Bringing together students, faculty, high school undergraduates and members of the general public, the Latinx panel discussion Oct. 9 promised to answer some questions that seem to always be in the back of most Latinos’ minds. The event was part of the college’s Hispanic Heritage Month celebrations.
“This panel discussion is important because these stories need to be heard. They symbolize courage, hope, and a united community,” says SLCC student Thalia Tran. “During these hard times, we need to know we are not alone and cannot be divided. In addition, it is a way for the youth of this day to understand that we also have a voice.”
The panel included Alonso Reyna Rivarola, director of the Dream Center at the University of Utah, who grew up an undocumented immigrant from Peru; Mayara Guadalupe Robles, community organizer who immigrated from Mexico when she was eleven; Alvaro Martinez, Jr., SLCC Student Association president and Mexican immigrant; State Sen. Luz Escamilla, D-Salt Lake City, raised in Mexico; and Jose V. Borjon, head consul of Mexico responsible for the state of Utah and western Wyoming.
The community had a lot of questions for the panel. Deferred Action for Childhood Arrivals (DACA), illegal status, civic involvement, Latinx pride, and the status of families separated at the border were some of the more popular topics.
Escamilla spoke of her efforts to create a better environment to minorities from the time a child is born. She stressed that the government should be helping mothers from day one, giving them a chance to raise their children in a safe and fair space from the moment they come into the world and not from the time they start kindergarten. It is her belief that by the time children of minorities start at that level, they are already behind.
The panel was adamant on the importance of standing up for equal rights. They spoke of how the Latinx community needs to voice their concerns and injustices and use their character to be productive and initiate change.
Robles spoke of how standing up and rallying up others can make an enormous difference, and that SLCC offers various opportunities for all students to get involved.
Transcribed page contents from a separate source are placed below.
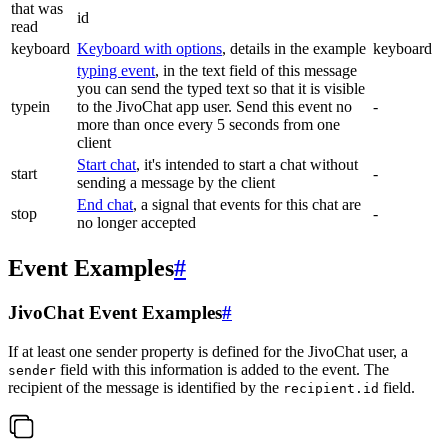
that was
id
read
keyboard
Keyboard with options
, details in the example
keyboard
typing event
, in the text field of this message
you can send the typed text so that it is visible
typein
to the JivoChat app user. Send this event no
-
more than once every 5 seconds from one
client
Start chat
, it's intended to start a chat without
start
-
sending a message by the client
End chat
, a signal that events for this chat are
stop
-
no longer accepted
Event Examples
#
JivoChat Event Examples
#
If at least one sender property is defined for the JivoChat user, a
field with this information is added to the event. The
sender
recipient of the message is identified by the
field.
recipient.id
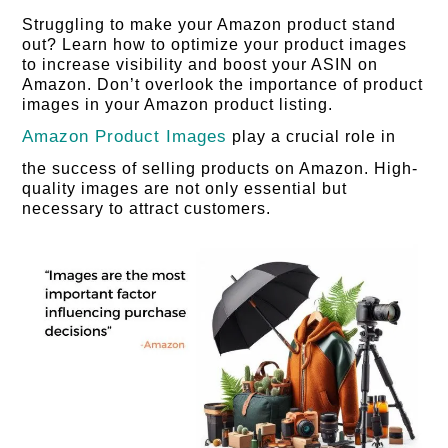
Struggling to make your Amazon product stand
out? Learn how to optimize your product images
to increase visibility and boost your ASIN on
Amazon. Don’t overlook the importance of product
images in your Amazon product listing.
Amazon Product Images
play a crucial role in
the success of selling products on Amazon. High-
quality images are not only essential but
necessary to attract customers.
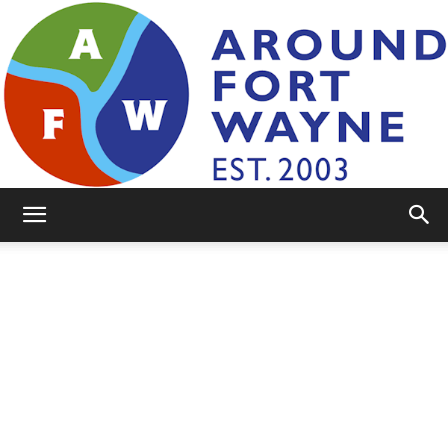
AroundFortWayne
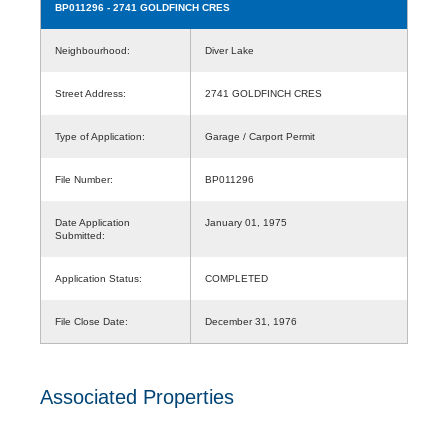
BP011296
- 2741 GOLDFINCH CRES
Neighbourhood:
Diver Lake
Street Address:
2741 GOLDFINCH CRES
Type of Application:
Garage / Carport Permit
File Number:
BP011296
Date Application
January 01, 1975
Submitted:
Application Status:
COMPLETED
File Close Date:
December 31, 1976
Associated Properties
She urged all present to find out more about Comunidades Unidas, a group that specializes in aiding immigrants and people in need of help.
Comunidades Unidas was at the event to help with voter registration, because many that are impacted by laws cannot vote.
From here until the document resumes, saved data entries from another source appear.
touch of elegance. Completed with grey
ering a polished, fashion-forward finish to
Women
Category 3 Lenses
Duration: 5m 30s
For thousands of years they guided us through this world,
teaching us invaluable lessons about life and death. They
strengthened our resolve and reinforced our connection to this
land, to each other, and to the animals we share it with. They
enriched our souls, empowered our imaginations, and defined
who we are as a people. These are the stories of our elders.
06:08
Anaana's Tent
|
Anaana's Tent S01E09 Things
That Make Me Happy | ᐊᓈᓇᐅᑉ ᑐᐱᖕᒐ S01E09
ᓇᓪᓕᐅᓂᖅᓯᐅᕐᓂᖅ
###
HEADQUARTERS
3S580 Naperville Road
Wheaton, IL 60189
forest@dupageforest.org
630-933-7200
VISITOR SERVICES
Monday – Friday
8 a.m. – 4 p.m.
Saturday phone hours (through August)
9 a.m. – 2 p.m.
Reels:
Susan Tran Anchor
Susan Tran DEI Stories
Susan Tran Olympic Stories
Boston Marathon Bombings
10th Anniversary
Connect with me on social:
“It is essential to know that your vote counts, and that together we can achieve adequate representation in our Latinx communities and many other benefits,” says Tran, who volunteers with the organization.
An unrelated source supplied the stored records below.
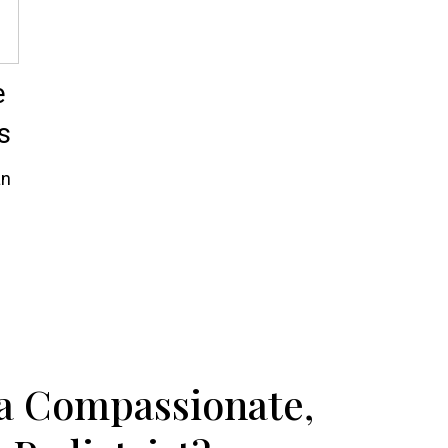
e
s
an
 a Compassionate,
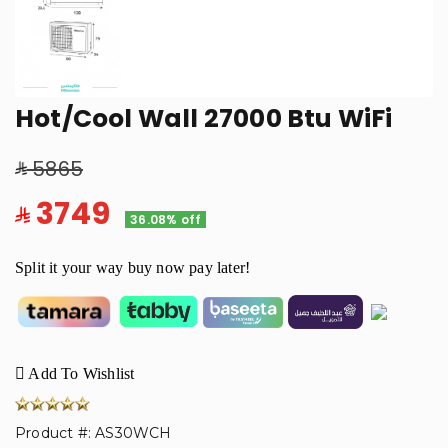
Hot/Cool Wall 27000 Btu WiFi
5865
3749
36.08% off
Split it your way buy now pay later!
Add To Wishlist
Product #: AS30WCH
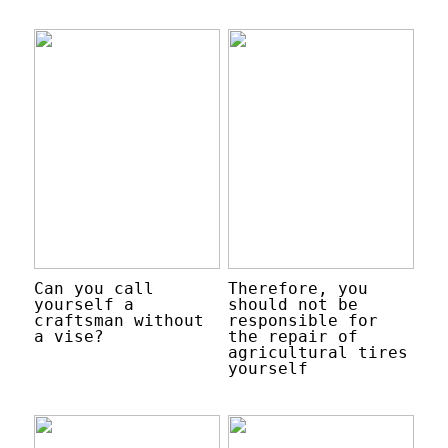
Can you call
Therefore, you
yourself a
should not be
craftsman without
responsible for
a vise?
the repair of
agricultural tires
yourself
Martinez grew emotional when speaking of the power ordinary people have to stimulate change, and when sharing his personal stories and attachment to the cause.
“Create change and empower others,” says Martinez.
The Latinx community strives for equality, for fair treatment, a change in immigrant laws and behaviors towards immigrants and refugees, and better representation; among other things.
There was a common consensus that the way things are going in government is not acceptable.
Borjon explained that until there is fair representation of the population in PTAs, city councils, senates, and other government bodies, it will be nearly impossible to adhere to the Latinx population’s needs.
His advice is to “be active as a community.”
People that can vote were encouraged to do so, in order to start this change and help with equal representation. The problem seems to be that many that make up the community cannot vote.
The panel hopes that better laws will change this issue, so countless illegal-status immigrants can stop living in fear of whatever will come next.
This meeting was open to all, and there was an amazing turnout. They hope to have another panel discussion soon.